Postpartum psychosis typically occurs within the first two weeks (or up to 3 months) after childbirth and effects 1 out of 1000 new moms. Women with Bipolar Disorder or Schizoaffective Disorder are at higher risk than the general population for experiencing postpartum psychosis. For some, postpartum depression can turn into postpartum psychosis, and for others there are no warning signs and it seems to come out of nowhere. Some of the possible symptoms include paranoia, hallucinations, thoughts or actually acting to harm the baby, rapid mood swings, depression, insomnia, delusions, and suicidal ideation or attempts. Many times the woman’s hallucinations involve instructions to harm the baby. In general, they lose touch with reality.
Part of the trouble with postpartum psychosis is that due to the nature of the disorder, many women do not realize that there is something wrong on their own. Many people who are experiencing hallucinations, delusions, or are paranoid truly believe that what they are experiencing is real and their concerns are valid. Those who do realize that there is something wrong, are afraid to get help for fear that they will have their baby taken away. Therefore it is very important for others to look for signs and encourage mothers that are experiencing these symptoms to get the help they need. It is a very serious disorder which can end terribly without help.

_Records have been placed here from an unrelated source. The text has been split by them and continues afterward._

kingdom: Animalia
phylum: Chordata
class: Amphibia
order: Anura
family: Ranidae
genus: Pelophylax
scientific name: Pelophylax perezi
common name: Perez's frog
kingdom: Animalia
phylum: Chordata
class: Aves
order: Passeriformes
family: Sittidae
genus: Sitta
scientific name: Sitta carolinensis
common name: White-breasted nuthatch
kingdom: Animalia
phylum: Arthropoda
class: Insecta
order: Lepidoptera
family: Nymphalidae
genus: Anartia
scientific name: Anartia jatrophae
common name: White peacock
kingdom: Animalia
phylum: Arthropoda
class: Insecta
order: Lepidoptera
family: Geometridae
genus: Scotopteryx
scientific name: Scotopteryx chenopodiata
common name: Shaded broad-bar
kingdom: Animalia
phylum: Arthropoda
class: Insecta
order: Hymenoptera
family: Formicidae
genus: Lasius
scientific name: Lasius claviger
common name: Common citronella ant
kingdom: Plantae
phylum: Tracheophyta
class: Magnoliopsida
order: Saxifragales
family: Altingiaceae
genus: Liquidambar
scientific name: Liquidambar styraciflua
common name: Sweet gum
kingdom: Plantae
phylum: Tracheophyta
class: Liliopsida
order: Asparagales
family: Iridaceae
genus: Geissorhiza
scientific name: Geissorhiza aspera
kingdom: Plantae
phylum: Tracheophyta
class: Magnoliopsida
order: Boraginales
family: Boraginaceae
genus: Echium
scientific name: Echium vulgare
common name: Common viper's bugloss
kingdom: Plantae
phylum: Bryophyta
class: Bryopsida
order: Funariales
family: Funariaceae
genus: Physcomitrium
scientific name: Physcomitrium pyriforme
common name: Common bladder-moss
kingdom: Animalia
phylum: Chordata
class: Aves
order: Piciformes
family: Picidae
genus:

Outcomes are typically good when a woman seeks psychiatric help. She may need to be hospitalized until she is stabilized and then will most likely remain on antipsychotic for some time after. With the help of the medication and other treatment, many women do not have any more symptoms. There is an increased risk for experiencing postpartum psychosis with subsequent births, however, and many women choose not to risk another episode.